* **STATED EXERCISE**: Reproduce the data verbatim, starting at its first line and ending after the line that contains "genus: Scopula".

* **PROVIDED RECORDS**:
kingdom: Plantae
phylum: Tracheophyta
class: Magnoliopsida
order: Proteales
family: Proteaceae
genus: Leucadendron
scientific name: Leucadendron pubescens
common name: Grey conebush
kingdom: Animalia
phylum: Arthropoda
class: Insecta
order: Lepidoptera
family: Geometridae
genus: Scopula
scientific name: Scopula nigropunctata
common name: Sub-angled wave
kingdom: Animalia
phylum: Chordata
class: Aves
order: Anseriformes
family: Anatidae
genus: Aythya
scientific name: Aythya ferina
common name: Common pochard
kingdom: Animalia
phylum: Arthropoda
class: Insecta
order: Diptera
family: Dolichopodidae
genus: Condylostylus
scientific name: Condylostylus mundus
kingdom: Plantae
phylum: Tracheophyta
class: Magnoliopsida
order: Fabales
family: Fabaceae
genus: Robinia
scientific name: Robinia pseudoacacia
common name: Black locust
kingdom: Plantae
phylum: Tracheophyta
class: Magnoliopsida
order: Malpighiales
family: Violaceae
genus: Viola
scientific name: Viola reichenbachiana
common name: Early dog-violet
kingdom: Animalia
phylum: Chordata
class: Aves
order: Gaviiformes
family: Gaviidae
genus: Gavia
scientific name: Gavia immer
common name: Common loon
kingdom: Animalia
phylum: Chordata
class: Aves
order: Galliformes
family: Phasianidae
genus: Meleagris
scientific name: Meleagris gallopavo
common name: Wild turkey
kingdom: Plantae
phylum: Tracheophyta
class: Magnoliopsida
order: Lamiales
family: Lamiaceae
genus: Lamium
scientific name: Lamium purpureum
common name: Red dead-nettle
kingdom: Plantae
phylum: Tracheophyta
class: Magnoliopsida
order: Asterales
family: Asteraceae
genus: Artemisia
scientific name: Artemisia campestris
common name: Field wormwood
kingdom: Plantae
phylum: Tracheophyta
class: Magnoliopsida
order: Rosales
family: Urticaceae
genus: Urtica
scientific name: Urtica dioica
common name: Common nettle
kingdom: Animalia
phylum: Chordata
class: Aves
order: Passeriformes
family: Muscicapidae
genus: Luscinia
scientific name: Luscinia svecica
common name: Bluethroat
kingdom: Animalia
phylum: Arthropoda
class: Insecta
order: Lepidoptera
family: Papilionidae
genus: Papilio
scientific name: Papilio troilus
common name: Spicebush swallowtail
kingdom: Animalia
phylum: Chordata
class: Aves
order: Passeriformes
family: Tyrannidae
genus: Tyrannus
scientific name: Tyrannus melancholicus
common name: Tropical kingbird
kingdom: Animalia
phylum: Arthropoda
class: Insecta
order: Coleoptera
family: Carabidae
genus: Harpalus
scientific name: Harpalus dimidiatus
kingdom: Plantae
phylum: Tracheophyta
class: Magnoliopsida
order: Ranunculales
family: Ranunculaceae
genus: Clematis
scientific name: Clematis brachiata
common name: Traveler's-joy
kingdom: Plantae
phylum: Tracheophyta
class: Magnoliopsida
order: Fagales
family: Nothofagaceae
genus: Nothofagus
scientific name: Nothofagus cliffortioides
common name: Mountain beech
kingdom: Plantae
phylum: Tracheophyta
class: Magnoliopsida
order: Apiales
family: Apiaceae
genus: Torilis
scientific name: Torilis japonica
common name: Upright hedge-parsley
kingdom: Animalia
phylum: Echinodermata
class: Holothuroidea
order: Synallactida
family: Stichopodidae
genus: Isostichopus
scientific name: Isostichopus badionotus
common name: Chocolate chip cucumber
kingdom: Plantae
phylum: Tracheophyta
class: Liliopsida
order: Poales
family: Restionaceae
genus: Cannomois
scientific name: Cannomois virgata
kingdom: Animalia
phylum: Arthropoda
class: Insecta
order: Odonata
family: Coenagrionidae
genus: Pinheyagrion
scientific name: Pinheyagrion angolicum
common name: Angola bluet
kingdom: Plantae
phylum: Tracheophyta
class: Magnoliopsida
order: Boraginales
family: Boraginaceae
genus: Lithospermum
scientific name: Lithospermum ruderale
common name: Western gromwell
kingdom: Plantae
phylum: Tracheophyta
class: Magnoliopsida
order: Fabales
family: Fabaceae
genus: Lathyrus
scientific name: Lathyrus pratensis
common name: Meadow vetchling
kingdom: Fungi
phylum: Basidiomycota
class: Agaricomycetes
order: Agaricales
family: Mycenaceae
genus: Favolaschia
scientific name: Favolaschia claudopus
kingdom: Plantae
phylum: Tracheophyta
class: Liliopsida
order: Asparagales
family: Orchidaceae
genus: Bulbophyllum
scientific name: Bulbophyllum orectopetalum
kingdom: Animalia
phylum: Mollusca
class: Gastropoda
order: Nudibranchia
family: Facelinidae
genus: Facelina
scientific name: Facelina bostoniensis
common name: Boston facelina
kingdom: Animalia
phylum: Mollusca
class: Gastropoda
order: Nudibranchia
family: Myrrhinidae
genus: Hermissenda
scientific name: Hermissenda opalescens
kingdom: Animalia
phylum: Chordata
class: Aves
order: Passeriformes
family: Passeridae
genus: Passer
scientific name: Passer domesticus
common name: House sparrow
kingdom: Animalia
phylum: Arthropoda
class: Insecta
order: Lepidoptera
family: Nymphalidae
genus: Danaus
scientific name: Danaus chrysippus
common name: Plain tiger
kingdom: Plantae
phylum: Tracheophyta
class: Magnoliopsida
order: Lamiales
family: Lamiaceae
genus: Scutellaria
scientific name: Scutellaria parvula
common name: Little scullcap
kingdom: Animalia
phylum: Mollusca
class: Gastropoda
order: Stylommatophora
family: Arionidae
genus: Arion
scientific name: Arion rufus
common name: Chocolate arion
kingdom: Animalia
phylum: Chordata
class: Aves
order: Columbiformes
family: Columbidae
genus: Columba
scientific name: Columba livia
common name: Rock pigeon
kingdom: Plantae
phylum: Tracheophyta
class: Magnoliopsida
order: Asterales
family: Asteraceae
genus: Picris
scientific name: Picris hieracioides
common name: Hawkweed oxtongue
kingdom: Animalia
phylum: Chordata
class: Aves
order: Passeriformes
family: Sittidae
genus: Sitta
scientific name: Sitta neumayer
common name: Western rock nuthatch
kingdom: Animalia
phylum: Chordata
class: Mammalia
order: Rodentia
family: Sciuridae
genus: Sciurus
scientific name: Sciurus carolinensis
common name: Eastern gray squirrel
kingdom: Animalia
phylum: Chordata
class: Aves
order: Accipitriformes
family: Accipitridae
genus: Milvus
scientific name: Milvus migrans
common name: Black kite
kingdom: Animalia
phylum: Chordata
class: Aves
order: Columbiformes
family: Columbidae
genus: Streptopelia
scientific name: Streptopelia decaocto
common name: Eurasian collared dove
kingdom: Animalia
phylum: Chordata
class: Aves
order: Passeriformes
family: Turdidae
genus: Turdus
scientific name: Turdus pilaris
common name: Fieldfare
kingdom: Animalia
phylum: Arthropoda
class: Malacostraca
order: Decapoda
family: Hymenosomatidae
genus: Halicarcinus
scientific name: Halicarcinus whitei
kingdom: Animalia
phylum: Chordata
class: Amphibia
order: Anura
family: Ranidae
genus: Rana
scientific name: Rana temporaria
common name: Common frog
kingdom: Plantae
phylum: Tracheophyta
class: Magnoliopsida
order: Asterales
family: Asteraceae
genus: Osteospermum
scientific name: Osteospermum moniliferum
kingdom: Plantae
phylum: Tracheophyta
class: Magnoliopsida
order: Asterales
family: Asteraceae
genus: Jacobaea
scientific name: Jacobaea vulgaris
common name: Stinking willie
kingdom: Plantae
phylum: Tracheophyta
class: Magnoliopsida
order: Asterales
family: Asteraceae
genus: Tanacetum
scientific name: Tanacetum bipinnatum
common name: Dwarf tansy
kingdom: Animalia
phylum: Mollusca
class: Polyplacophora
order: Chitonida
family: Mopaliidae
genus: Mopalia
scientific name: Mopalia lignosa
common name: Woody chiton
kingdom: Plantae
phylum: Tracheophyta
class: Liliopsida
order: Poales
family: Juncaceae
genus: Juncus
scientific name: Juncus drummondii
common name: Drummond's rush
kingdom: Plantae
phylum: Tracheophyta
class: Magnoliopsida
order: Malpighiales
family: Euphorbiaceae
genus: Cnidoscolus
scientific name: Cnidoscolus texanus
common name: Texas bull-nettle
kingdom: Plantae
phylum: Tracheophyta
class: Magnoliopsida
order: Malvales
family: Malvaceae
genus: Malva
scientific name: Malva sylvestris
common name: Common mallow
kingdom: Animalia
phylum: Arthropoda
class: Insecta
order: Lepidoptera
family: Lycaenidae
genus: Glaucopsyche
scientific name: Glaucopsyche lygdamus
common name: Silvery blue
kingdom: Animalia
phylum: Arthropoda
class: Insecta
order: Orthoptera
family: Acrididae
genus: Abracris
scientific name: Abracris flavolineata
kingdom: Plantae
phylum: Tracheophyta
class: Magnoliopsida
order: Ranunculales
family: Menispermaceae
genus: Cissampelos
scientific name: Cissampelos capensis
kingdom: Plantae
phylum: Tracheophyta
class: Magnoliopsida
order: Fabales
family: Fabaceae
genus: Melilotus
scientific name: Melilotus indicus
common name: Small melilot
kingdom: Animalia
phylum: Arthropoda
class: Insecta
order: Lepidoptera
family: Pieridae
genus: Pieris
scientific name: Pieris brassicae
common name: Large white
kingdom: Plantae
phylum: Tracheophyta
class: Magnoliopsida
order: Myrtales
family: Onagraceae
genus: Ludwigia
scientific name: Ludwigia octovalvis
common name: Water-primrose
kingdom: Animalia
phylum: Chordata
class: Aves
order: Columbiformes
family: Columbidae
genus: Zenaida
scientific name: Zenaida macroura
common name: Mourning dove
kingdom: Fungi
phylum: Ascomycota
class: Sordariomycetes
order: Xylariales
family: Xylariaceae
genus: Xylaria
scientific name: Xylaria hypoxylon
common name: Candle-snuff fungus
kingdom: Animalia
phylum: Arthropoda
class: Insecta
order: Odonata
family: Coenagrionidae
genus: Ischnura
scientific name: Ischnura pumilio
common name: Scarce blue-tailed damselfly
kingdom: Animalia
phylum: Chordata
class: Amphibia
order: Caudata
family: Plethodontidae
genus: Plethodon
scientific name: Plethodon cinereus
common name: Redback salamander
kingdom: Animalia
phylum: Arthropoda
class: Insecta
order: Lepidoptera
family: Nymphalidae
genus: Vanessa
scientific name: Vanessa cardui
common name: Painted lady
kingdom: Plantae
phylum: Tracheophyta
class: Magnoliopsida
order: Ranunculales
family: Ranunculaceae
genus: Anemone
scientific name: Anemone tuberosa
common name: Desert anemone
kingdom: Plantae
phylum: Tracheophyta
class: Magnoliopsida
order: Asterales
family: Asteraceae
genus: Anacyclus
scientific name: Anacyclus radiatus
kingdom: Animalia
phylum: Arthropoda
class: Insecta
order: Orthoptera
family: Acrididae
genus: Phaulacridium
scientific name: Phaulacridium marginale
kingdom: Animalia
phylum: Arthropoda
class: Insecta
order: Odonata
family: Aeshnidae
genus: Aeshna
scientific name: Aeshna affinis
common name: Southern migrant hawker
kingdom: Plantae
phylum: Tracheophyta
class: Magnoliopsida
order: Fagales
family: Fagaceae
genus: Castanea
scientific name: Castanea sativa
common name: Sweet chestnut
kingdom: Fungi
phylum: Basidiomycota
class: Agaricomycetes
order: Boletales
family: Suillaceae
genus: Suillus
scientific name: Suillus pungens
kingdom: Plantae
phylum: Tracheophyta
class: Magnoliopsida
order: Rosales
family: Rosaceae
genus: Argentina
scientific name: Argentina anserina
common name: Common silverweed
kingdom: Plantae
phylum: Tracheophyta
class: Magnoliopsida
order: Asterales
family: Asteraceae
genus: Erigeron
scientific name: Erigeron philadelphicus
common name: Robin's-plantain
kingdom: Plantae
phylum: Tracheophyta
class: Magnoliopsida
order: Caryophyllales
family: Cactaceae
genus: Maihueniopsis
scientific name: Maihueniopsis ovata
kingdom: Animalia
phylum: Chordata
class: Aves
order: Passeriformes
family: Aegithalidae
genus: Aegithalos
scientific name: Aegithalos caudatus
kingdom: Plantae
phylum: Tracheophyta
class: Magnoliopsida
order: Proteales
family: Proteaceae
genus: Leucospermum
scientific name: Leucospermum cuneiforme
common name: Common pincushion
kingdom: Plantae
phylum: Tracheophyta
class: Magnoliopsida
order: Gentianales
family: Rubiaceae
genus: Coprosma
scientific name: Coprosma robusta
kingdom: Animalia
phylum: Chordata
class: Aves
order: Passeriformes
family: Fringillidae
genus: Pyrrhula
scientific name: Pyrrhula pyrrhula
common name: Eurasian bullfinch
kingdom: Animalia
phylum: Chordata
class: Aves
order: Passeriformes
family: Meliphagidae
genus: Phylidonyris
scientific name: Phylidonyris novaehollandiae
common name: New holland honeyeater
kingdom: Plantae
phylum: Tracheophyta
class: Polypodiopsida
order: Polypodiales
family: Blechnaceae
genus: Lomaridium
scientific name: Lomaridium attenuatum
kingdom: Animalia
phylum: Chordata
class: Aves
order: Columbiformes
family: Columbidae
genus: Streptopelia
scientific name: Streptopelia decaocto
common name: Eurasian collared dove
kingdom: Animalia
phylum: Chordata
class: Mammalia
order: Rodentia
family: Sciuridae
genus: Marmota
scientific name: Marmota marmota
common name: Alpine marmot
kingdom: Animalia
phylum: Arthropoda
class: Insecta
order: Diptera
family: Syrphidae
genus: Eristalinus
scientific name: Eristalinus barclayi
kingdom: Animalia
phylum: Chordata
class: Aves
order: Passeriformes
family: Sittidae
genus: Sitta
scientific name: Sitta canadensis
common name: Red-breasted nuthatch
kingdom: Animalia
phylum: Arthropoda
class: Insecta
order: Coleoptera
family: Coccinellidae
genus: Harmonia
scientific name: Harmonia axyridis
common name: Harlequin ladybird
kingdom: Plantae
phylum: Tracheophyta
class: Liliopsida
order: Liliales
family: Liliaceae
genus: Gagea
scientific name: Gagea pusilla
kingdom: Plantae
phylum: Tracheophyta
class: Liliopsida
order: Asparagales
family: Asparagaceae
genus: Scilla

* **EXERCISE OUTPUT**:
kingdom: Plantae
phylum: Tracheophyta
class: Magnoliopsida
order: Proteales
family: Proteaceae
genus: Leucadendron
scientific name: Leucadendron pubescens
common name: Grey conebush
kingdom: Animalia
phylum: Arthropoda
class: Insecta
order: Lepidoptera
family: Geometridae
genus: Scopula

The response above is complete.